---------- Data records ----------

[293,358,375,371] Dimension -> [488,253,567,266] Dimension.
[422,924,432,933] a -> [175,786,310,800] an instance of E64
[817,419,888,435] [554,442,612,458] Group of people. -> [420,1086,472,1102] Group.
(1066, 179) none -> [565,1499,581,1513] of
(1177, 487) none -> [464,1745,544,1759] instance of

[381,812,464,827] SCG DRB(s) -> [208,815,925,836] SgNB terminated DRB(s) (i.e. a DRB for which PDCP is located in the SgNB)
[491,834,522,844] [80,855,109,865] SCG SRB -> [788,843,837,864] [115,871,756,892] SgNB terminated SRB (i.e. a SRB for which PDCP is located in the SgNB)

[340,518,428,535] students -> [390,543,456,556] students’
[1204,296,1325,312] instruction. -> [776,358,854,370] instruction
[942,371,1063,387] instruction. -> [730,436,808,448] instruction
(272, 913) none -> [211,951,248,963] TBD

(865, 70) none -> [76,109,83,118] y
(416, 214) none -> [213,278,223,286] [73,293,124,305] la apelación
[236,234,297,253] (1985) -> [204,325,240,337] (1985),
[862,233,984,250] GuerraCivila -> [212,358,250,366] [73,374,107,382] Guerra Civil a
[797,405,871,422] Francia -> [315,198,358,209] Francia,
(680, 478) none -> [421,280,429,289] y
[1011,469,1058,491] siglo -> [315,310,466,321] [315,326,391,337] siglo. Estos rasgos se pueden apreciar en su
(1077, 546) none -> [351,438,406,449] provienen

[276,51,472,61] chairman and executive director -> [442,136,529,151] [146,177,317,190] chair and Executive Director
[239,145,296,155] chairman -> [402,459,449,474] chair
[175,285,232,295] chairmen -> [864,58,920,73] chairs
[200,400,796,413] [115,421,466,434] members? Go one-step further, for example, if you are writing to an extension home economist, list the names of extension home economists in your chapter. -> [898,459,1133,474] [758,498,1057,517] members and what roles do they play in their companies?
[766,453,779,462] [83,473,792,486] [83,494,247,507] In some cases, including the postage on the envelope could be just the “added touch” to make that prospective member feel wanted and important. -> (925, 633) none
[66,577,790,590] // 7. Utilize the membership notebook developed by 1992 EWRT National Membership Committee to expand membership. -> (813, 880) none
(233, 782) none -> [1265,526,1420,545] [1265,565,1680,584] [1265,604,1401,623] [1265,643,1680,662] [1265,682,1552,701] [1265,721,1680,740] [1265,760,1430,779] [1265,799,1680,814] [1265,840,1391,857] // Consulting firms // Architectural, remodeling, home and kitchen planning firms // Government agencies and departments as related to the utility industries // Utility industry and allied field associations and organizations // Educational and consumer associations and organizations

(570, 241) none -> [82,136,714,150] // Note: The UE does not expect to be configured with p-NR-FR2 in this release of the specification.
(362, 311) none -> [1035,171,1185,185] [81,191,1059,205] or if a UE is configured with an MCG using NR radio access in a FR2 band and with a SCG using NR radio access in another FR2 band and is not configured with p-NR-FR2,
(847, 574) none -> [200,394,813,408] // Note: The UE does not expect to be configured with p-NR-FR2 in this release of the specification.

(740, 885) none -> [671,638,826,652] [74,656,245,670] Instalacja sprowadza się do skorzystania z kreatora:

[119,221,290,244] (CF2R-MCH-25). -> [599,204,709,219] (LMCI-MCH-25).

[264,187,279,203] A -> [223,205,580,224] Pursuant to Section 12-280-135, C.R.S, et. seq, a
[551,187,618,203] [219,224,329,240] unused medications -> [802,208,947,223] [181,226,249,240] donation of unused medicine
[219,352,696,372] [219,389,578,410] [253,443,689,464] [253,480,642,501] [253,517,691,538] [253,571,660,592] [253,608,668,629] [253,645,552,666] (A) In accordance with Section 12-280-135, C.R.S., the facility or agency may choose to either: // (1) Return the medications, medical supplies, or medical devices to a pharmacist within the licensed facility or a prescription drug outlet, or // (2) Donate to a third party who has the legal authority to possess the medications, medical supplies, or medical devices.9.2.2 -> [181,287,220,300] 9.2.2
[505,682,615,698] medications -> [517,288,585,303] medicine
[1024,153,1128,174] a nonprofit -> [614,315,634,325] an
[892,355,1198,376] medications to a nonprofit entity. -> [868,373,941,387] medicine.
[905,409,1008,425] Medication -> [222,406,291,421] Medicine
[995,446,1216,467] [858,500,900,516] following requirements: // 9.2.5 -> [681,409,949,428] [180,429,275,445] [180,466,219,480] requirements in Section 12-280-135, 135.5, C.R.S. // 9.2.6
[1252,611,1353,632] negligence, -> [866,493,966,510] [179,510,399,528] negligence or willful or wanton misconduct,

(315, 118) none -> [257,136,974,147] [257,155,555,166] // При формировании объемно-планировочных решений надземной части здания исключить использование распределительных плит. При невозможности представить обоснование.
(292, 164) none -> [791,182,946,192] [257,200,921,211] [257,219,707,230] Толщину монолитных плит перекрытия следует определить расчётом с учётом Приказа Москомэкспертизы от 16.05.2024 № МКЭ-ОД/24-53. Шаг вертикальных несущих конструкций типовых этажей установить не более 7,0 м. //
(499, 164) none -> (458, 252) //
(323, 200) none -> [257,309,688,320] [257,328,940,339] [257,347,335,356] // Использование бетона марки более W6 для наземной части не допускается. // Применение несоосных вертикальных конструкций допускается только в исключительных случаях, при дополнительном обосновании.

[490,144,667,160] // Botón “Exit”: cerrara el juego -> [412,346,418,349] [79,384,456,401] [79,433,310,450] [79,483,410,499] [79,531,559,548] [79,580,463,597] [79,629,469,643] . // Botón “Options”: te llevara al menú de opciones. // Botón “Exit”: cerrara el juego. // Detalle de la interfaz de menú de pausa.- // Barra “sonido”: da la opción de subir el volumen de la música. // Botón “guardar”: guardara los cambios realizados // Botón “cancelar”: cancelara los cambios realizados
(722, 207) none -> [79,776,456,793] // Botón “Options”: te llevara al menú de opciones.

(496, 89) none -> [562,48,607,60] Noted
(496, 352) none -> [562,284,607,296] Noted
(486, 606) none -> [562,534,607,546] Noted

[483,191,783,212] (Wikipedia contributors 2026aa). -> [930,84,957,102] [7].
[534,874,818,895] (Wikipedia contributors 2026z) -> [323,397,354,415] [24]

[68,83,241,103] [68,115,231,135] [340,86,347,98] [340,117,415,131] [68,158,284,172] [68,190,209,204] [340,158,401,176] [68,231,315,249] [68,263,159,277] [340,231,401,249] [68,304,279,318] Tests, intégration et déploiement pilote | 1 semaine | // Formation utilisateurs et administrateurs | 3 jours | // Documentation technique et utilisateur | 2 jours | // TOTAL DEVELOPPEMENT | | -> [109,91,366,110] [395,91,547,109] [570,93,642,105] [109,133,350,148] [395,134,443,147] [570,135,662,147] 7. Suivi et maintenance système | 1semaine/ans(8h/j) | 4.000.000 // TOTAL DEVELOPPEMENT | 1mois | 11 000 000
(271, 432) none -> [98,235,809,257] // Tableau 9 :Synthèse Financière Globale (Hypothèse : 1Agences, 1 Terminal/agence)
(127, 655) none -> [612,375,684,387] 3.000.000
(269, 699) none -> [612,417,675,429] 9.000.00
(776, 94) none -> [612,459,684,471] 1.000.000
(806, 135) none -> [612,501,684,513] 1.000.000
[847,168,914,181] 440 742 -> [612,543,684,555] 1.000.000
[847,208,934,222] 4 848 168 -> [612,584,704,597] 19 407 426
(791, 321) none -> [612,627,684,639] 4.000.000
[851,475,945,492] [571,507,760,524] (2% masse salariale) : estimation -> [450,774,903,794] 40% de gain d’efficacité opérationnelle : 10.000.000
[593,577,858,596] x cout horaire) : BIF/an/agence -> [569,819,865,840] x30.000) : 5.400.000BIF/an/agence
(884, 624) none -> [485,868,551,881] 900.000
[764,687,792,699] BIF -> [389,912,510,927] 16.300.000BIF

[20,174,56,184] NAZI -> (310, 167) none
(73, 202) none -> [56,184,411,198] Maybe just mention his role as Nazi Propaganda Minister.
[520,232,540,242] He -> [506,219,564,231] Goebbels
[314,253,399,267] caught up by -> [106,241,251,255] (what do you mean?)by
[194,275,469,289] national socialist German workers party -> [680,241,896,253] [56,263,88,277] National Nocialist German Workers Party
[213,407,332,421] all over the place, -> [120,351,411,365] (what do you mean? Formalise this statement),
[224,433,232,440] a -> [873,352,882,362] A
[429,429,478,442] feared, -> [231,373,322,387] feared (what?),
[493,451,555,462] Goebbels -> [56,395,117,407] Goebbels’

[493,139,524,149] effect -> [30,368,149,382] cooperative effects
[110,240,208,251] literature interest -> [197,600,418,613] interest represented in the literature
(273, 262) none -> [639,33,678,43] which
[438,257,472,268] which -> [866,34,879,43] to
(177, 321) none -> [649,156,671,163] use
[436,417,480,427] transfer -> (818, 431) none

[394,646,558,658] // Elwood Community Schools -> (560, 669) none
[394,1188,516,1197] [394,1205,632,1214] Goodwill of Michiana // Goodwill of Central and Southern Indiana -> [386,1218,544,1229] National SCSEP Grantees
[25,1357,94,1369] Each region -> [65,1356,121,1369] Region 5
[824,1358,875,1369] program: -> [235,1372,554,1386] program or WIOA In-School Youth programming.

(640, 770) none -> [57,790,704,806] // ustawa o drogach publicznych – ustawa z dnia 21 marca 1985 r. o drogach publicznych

----------

_Work request_.
Wherever the string "what" appears in a line of the records above, copy that line.

_Task result_.
[200,400,796,413] [115,421,466,434] members? Go one-step further, for example, if you are writing to an extension home economist, list the names of extension home economists in your chapter. -> [898,459,1133,474] [758,498,1057,517] members and what roles do they play in their companies?
[314,253,399,267] caught up by -> [106,241,251,255] (what do you mean?)by
[213,407,332,421] all over the place, -> [120,351,411,365] (what do you mean? Formalise this statement),
[429,429,478,442] feared, -> [231,373,322,387] feared (what?),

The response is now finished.